**Excerpted passage:**
## begin

Oh, and bring back Alice please.


----------



## dilbert27 (Dec 1, 2006)

I am another one for the ditch Pria completely and more Alice please!


----------



## sharkster (Jul 3, 2004)

Took me a few minutes to realize where I recognized Alice from (Dexter S04). 

Funny episode all around. Agree about Sheldon shocking self in the head. Great stuff!


----------



## RGM1138 (Oct 6, 1999)

betts4 said:


> (Trimmed)
> 
> I did think the scene with Penny was nicely done. Though she looked like she had put on some weight. Maybe it was all that mac and cheese.


She did look a little puffy. Maybe a bun in the oven?


----------



## YCantAngieRead (Nov 5, 2003)

So how did it end? TiVo cut off in the middle of Priya's confession.


----------



## Bierboy (Jun 12, 2004)

TiVo'Brien said:


> And the half-pound of butter!


...and all the Halloween candy...


----------



## RGM1138 (Oct 6, 1999)

YCantAngieRead said:


> So how did it end? TiVo cut off in the middle of Priya's confession.


It's a shame you can't see the video of this, but . .



Spoiler



After Priya confesses to sleeping with her ex, Leonard signs off and leans back into the couch. (Where he's been sitting in Sheldon's spot).

We hear a scream, and Sheldon explodes from under the cushions, made up as a zombie.

(Long pause).

"Bazinga, punk. Now we're even."


----------



## Bierboy (Jun 12, 2004)

## end

**Exercises:**
1. In the forum thread, where does sharkster say Alice was recognized from?
2. Write what comes next in the forum thread, picking up directly after its final line.

**Dataset records:**
## begin

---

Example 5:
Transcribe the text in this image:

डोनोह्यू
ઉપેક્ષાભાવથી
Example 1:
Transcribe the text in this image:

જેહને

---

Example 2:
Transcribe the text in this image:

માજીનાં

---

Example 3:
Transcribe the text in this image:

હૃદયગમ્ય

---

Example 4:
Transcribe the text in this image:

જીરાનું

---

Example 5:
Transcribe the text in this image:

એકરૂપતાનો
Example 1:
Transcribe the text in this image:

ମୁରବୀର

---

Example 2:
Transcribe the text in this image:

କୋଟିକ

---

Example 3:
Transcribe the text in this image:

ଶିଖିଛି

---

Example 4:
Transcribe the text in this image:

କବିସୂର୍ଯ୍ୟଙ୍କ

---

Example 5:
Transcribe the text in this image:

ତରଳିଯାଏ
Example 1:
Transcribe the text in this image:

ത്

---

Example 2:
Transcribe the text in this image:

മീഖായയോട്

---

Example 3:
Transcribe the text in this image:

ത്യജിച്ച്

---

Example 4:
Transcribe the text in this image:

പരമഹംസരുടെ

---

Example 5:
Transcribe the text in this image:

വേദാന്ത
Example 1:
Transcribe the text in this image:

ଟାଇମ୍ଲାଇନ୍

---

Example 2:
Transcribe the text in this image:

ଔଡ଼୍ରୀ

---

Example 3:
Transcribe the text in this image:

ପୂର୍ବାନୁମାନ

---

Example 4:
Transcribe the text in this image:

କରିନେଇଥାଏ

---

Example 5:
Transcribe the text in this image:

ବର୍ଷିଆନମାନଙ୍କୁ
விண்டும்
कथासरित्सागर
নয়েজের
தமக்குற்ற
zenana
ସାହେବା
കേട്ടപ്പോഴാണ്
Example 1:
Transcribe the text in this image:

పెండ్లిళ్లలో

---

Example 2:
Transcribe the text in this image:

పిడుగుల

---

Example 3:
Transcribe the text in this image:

## end
## begin

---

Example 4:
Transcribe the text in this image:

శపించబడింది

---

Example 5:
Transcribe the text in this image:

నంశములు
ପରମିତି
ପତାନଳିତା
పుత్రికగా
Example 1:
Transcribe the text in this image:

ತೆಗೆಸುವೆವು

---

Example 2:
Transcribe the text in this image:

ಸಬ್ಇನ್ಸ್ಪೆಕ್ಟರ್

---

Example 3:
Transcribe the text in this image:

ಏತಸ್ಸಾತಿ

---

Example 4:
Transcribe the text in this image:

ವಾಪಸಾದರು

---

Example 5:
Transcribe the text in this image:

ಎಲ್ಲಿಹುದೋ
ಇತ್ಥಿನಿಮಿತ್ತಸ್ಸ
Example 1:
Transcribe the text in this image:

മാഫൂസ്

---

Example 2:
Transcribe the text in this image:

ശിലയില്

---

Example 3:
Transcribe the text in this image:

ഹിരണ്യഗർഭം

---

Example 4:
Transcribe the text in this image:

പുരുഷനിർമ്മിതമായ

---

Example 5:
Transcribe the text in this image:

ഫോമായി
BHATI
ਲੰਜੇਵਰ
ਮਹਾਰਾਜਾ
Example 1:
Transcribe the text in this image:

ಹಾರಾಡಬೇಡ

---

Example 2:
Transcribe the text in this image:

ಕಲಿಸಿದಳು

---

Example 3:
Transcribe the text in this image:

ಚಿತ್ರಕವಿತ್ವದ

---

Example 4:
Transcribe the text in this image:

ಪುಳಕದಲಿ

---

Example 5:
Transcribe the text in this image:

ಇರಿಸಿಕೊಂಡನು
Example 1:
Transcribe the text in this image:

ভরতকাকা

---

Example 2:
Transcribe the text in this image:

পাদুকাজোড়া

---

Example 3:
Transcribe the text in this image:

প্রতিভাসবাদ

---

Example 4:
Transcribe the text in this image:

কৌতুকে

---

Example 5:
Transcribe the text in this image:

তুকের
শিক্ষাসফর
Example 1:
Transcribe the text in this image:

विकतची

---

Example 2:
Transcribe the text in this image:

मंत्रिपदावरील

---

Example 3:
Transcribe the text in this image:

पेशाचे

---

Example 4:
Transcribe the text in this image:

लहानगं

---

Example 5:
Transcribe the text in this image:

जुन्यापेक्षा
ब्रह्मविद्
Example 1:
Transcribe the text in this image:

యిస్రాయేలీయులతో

## end
## begin

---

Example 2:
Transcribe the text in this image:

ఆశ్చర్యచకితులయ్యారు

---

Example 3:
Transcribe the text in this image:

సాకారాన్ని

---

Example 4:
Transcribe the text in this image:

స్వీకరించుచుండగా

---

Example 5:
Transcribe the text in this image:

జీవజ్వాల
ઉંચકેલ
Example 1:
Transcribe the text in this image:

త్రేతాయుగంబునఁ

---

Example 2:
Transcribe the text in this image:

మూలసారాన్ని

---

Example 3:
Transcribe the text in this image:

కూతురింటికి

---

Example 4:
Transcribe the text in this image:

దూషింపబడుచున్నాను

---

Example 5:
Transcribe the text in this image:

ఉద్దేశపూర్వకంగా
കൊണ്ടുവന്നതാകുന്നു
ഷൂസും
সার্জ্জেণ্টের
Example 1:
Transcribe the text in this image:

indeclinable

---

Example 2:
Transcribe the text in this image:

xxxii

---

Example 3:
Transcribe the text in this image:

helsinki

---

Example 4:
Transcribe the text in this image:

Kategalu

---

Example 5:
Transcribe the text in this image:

## end

**Responses for each task:**
1. Dexter S04

2.
YCantAngieRead said:


> So how did it end? TiVo cut off in the middle of Priya's confession.


Go to CBS.com...they have the full ep to view there....


----------



## Hank (May 31, 2000)

Spoiler



After Priya confesses to sleeping with her ex, Leonard signs off and leans back into the couch. (Where he's been sitting in Sheldon's spot).



But also the details:



Spoiler



Pria says 'we both screwed up, so it's ok.. it's not a competition' and Leonard replies 'Yes it is.. and you won'.. and then signs off.


----------



## verdugan (Sep 9, 2003)

TiVo'Brien said:


> And the half-pound of butter!


And all that Halloween candy!


----------



## YCantAngieRead (Nov 5, 2003)

Oh. I sort of thought the confession was going to be the bazinga. I like it better that it's not.


----------



## Shaunnick (Jul 2, 2005)

sharkster said:


> Took me a few minutes to realize where I recognized Alice from (Dexter S04).


I was trying to place her also. She is in True Blood's last season. For the guys



Spoiler



you can see her naughty bits on that show.


----------



## TiVo'Brien (Feb 8, 2002)

I love that they kept Raj's 'Brobdingnagian' desk in Sheldon's office.  :up:


----------



## YCantAngieRead (Nov 5, 2003)

TiVo'Brien said:


> I love that they kept Raj's 'Brobdingnagian' desk in Sheldon's office.  :up:


Me too. It took me aminute, but then I laughed.


----------



## Hank (May 31, 2000)

Spoiler



For more "interesting" pics of "Alice", just search google images for "Courtney Ford dexter" with safesearch off - Definately NSFW


----------



## zordude (Sep 23, 2003)

"If my tongue stud freaks you out, you're in for a real shock shortly" (can't remember exact wording) I actually laughed out loud 

I liked this ep, but I have a soft spot for Halloween themed episodes so I am easy to please.

Z


----------



## Rob Helmerichs (Oct 17, 2000)

zordude said:


> "If my tongue stud freaks you out, you're in for a real shock shortly" (can't remember exact wording) I actually laughed out loud


A rare example of a pornographic joke that's appropriate for family viewing.


----------



## Bierboy (Jun 12, 2004)

verdugan said:


> And all that Halloween candy!


Smeek...


----------



## scottjf8 (Nov 11, 2001)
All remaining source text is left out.